• [Exercise] Pick out each line of the material that contains the word "chart", and copy those lines in their original order.
..........
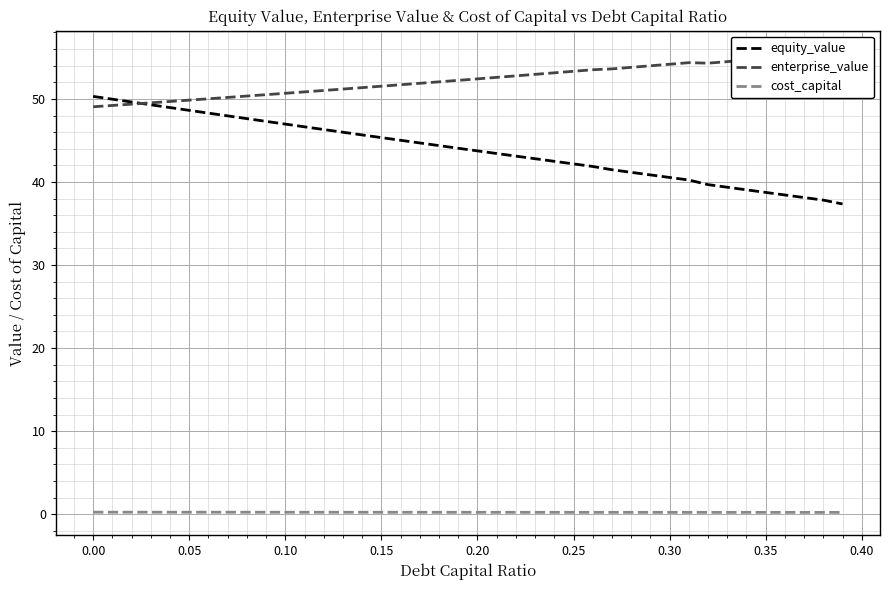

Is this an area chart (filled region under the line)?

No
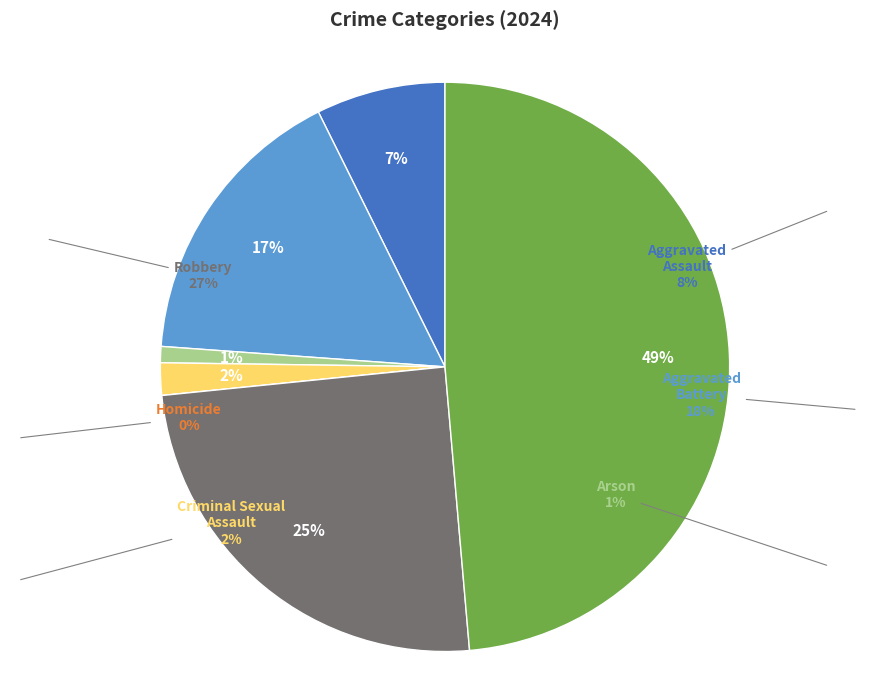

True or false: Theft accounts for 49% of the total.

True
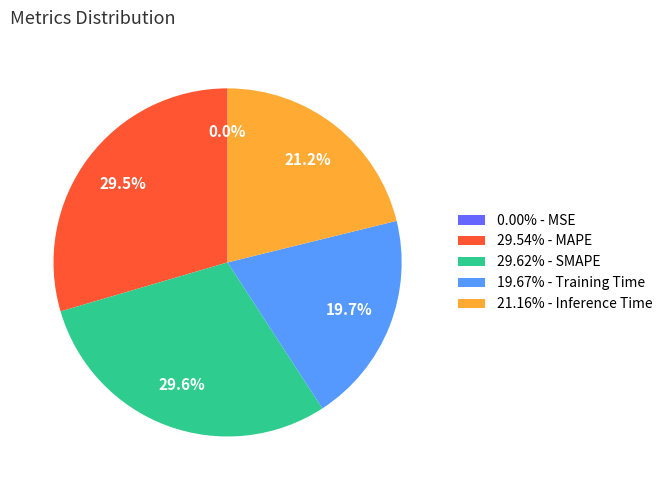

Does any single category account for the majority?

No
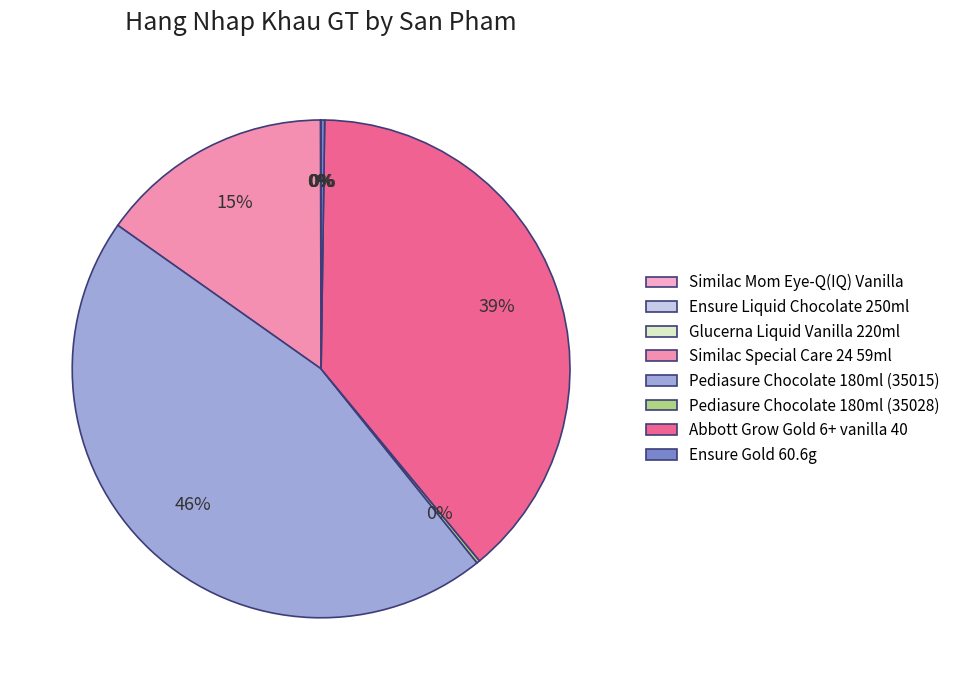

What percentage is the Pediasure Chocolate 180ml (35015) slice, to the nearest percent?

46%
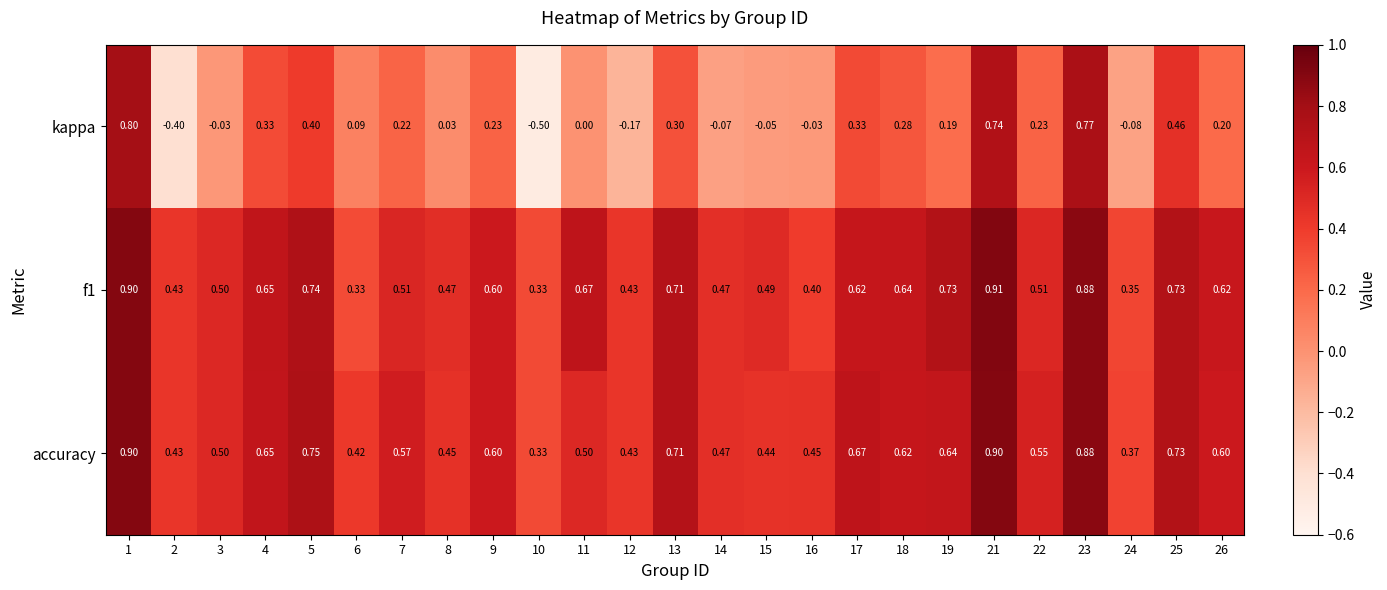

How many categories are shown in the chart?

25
..........
• [Exercise response]
Is this an area chart (filled region under the line)?
How many categories are shown in the chart?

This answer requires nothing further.